Dorks have also found each other through the Internet, where a simple search on your undying passion (comic books, astronomy, multiuser dungeons) yields 4,500 like-minded kids dying to talk to you.

What happens when the "harsh nurse of greatness" is replaced by peace and harmony? Most of the world's best art, best engineering, best cosmological thinking, came from years of nerds not being able to find a date. The typical dork, allowed to stew in his or her own juices, is capable of almost anything.

Who wired America? Certainly not the lacrosse team. Fourteen-year-old college student Alexander Graham Bell didn't invent the telephone by going to a lot of Tri Delt parties. Eli Whitney locked himself in a cabin until he came up with the cotton gin. It is because of nebbishes like Jonas Salk and Alexander Fleming that you don't have polio and don't die when you get the flu. When travel was difficult, 18th century nerds developed efficient trains; tired of always going downstream, 19th century geeks invented steamships. If it weren't for dorks, America would look like Chile.

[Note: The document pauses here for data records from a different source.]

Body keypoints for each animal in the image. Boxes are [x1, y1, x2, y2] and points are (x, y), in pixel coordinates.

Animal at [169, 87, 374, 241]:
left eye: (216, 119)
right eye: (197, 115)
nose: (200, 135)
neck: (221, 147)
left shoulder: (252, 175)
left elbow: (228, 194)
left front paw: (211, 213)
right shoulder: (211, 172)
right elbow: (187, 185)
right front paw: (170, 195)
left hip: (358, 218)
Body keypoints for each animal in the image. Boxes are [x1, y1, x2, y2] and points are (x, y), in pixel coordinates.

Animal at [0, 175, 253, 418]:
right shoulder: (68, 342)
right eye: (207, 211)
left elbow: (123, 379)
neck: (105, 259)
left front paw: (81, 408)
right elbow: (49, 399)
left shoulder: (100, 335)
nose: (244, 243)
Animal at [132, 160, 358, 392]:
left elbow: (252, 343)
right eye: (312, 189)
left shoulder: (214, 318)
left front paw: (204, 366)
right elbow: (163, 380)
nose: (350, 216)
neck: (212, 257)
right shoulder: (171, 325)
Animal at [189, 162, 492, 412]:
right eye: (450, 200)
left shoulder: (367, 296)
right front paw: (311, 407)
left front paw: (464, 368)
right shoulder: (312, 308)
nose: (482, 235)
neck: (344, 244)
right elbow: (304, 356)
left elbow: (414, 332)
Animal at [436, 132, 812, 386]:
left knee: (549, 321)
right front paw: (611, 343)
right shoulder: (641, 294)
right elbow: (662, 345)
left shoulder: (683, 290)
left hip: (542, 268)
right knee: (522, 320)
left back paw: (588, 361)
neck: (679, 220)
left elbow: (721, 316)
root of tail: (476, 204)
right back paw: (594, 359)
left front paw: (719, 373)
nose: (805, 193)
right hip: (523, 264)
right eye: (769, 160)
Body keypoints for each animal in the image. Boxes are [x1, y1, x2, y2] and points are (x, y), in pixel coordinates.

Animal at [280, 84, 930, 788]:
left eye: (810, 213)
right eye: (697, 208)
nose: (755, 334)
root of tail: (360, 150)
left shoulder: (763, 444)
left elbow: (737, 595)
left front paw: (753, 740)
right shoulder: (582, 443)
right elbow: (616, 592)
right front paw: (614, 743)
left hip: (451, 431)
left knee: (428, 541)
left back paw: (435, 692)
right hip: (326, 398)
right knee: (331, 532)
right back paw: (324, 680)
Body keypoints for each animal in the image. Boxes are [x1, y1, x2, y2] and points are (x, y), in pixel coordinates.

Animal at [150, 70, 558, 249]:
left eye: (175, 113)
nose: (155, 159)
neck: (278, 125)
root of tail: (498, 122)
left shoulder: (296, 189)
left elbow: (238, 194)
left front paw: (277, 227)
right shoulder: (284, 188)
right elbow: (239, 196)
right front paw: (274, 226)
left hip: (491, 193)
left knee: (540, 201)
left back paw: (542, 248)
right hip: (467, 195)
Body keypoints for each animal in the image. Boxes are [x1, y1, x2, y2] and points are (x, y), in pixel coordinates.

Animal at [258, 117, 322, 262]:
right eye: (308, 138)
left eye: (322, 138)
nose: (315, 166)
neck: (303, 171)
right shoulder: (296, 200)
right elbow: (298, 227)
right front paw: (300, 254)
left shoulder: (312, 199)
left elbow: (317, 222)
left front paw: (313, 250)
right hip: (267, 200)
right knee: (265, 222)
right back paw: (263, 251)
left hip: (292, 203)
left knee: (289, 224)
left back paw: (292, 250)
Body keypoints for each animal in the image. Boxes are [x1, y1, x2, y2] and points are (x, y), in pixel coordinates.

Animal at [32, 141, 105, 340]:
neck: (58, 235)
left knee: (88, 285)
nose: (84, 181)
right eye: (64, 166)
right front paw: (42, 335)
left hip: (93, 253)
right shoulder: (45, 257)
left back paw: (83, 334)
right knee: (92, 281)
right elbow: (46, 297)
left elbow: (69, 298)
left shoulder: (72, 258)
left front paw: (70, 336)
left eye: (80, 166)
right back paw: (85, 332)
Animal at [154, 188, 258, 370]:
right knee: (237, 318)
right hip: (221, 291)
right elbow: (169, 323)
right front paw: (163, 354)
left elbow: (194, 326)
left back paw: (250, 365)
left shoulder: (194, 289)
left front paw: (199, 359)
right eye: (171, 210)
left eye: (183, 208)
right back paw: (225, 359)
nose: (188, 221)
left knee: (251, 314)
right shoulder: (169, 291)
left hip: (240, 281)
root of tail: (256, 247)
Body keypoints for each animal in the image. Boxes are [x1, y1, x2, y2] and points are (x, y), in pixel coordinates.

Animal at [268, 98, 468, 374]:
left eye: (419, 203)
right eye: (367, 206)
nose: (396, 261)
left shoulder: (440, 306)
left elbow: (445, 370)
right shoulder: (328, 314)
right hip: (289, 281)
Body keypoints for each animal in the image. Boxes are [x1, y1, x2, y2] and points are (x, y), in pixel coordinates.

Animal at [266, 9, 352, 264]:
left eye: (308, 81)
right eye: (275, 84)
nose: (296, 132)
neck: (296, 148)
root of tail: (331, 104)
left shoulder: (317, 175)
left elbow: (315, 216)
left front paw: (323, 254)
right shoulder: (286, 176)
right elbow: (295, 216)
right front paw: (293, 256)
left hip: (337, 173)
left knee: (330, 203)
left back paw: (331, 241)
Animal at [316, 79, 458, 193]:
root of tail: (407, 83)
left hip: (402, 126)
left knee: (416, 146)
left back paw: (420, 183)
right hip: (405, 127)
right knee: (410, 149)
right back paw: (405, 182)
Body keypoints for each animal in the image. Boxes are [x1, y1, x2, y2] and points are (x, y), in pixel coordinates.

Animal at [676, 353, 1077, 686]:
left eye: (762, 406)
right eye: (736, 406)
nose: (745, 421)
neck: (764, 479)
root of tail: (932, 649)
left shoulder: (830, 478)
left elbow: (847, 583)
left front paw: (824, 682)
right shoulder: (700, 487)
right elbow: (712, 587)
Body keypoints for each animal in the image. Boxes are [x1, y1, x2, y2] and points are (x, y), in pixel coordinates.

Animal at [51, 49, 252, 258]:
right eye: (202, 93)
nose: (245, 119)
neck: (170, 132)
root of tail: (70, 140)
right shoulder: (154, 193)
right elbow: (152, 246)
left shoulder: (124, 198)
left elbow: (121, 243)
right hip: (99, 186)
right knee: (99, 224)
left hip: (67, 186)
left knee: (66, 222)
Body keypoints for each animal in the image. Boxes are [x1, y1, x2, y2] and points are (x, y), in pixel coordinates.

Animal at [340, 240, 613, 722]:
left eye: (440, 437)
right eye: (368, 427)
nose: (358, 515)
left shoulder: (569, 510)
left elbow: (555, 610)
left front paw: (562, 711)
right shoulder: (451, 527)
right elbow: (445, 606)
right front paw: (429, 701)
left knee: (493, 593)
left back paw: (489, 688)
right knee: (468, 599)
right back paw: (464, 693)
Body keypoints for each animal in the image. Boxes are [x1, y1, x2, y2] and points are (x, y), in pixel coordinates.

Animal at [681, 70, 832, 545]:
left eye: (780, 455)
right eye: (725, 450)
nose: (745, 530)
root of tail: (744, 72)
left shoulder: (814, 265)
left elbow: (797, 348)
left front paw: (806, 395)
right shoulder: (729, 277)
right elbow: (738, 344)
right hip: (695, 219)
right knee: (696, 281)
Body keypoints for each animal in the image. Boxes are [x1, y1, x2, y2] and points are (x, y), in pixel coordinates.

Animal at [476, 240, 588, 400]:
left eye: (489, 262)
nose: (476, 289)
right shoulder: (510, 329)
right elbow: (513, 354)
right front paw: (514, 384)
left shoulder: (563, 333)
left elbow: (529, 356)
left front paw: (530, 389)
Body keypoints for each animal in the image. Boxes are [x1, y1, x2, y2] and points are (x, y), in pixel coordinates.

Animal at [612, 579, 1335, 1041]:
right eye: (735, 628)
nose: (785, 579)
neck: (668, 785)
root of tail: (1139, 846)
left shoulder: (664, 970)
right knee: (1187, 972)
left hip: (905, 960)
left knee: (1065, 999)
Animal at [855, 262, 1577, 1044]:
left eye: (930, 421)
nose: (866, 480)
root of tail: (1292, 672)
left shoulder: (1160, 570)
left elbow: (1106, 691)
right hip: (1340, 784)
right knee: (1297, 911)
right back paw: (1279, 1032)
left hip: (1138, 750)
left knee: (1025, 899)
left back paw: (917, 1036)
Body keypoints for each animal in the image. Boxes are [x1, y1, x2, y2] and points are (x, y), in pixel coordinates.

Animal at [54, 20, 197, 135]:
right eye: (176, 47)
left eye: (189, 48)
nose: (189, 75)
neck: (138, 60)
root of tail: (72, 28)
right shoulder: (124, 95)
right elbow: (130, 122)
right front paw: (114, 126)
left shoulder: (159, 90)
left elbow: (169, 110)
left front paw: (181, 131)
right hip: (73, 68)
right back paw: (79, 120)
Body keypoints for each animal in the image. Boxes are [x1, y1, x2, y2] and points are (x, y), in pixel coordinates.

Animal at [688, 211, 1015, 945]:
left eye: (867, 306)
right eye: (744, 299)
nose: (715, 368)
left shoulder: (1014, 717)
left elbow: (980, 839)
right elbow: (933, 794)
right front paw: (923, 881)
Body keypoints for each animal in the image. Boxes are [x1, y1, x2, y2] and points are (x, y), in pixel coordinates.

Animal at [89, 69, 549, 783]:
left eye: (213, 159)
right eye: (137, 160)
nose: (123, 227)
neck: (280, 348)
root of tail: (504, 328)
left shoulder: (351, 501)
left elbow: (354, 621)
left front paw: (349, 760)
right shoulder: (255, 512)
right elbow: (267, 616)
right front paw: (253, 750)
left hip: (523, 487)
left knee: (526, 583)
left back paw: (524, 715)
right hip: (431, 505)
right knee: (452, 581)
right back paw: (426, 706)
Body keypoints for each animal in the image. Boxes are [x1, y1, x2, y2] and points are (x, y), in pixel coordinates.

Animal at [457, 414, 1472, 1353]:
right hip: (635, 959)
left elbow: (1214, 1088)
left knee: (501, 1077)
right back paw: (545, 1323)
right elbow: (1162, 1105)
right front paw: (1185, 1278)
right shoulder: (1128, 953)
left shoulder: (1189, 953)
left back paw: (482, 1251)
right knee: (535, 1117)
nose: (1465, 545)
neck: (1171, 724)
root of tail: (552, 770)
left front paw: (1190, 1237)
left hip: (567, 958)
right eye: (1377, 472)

Perhaps there's nothing to worry about. Perhaps childhood sucks so bad, and teenagers are so naturally full of self-loathing, that no complacency will sink in. There will always be that bully around the corner, whether he's the failing fifth-grader with a moustache, or the U.S. government. It would, however, be a pity if none of us could look back upon our childhood with the kind of anger, resentment, self-pity and desire for revenge that have fueled our greatest work.